The painful truth that hits me square in the heart is that he has never called you “Mommy”.

I don’t know why I feel compelled to write to you every anniversary of our adoption.  I suppose it is the least I could do.  The fact that our adoption occurred right around Mother’s Day is something I rejoice in, but also feel sadness about.  My first official Mother’s Day was just days out from our adoption in 2008.  In many ways, I feel that the timing is God’s wink at me.  In other ways, the timing is so incredibly complex and full of grief.  People may not understand why, or wonder how I could think of you so often, especially on this day, but that is okay.  This is our journey – his, mine, and yours.

Honestly, if I think too much about it all, my emotions get the best of me.  On the one hand, my heart leaps with love at the thought of being his mother.  On the other, it sways in sadness that you are not.  If you did not choose life, if an intervention had not happened, and if difficult decisions were not made, then I would not be here, typing this out, and listening to him laughing at a video in his bedroom.

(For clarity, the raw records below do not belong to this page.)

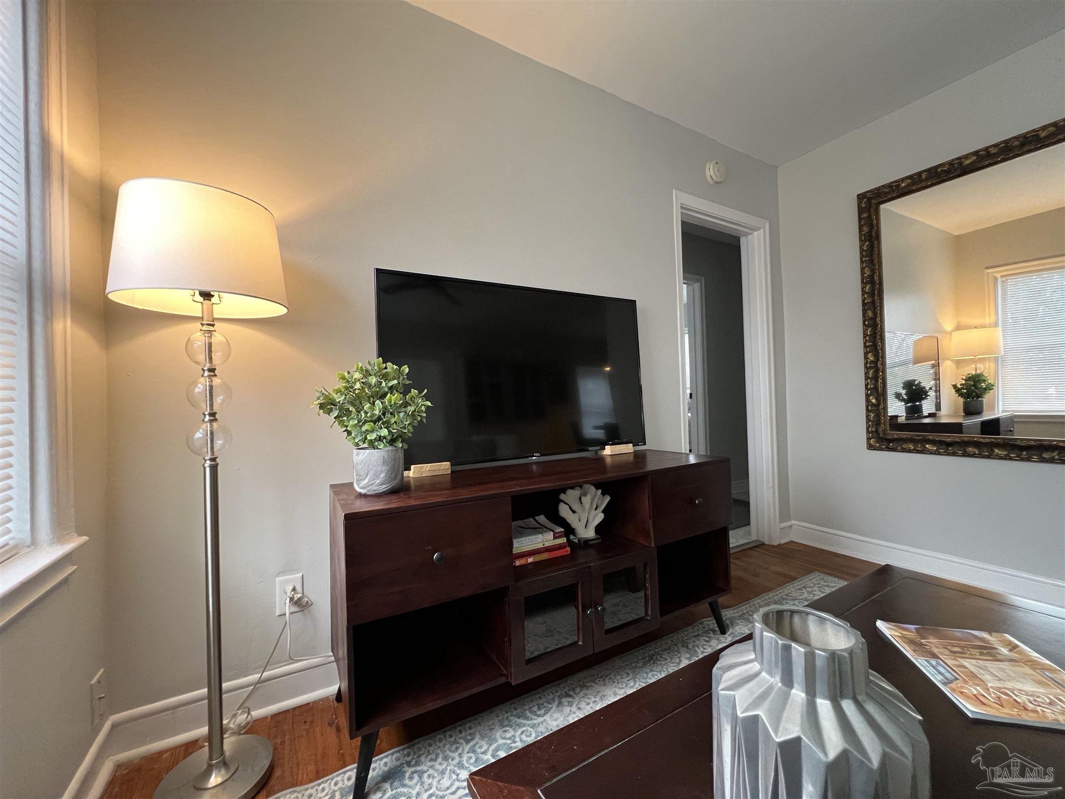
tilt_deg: -0.4
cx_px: 532
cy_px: 400
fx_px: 400
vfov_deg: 89.9
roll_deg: +1.5
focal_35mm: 13
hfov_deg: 106.2
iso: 400
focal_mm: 1.57
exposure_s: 1/60
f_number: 1.8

This, Birth Mother, is the place where sadness and joy sit next to each other; one touching the other, one never too far from the other. 

I want you to know that he is a wonderful little human.  He is kind, athletic, artistic, and enjoys all sorts of people and places.  He does not seem to know a stranger and has no expectations of the types of friends he makes.  I love that about him.  He holds no judgment about other people.  He doesn’t care what skin color a person has, or what interests a person has, he just meets people where they are at.  This is a lesson for us all and makes my heart swell with pride.

He is eager to enjoy time with others, loves to goof off, and is a loyal person.  He is a good big brother, loves animals, and is always thinking of grand ideas that are (sometimes) okay to explore.

Birth Mother, you were so incredibly kind to us even though we had your son.  You could have chosen not to be.  You could have decided that we were your enemy and that I was anything but his Mother.  Instead, you referred to me as his “Mamma”.

Thank you…from the deepest and most vulnerable part of my soul, thank you.

I suppose you will always be in my thoughts, and in my heart on every adoption anniversary and Mother’s Day.  He may not call me “Mommy” anymore, but know that…

In my heart, we are both his “Mommy”.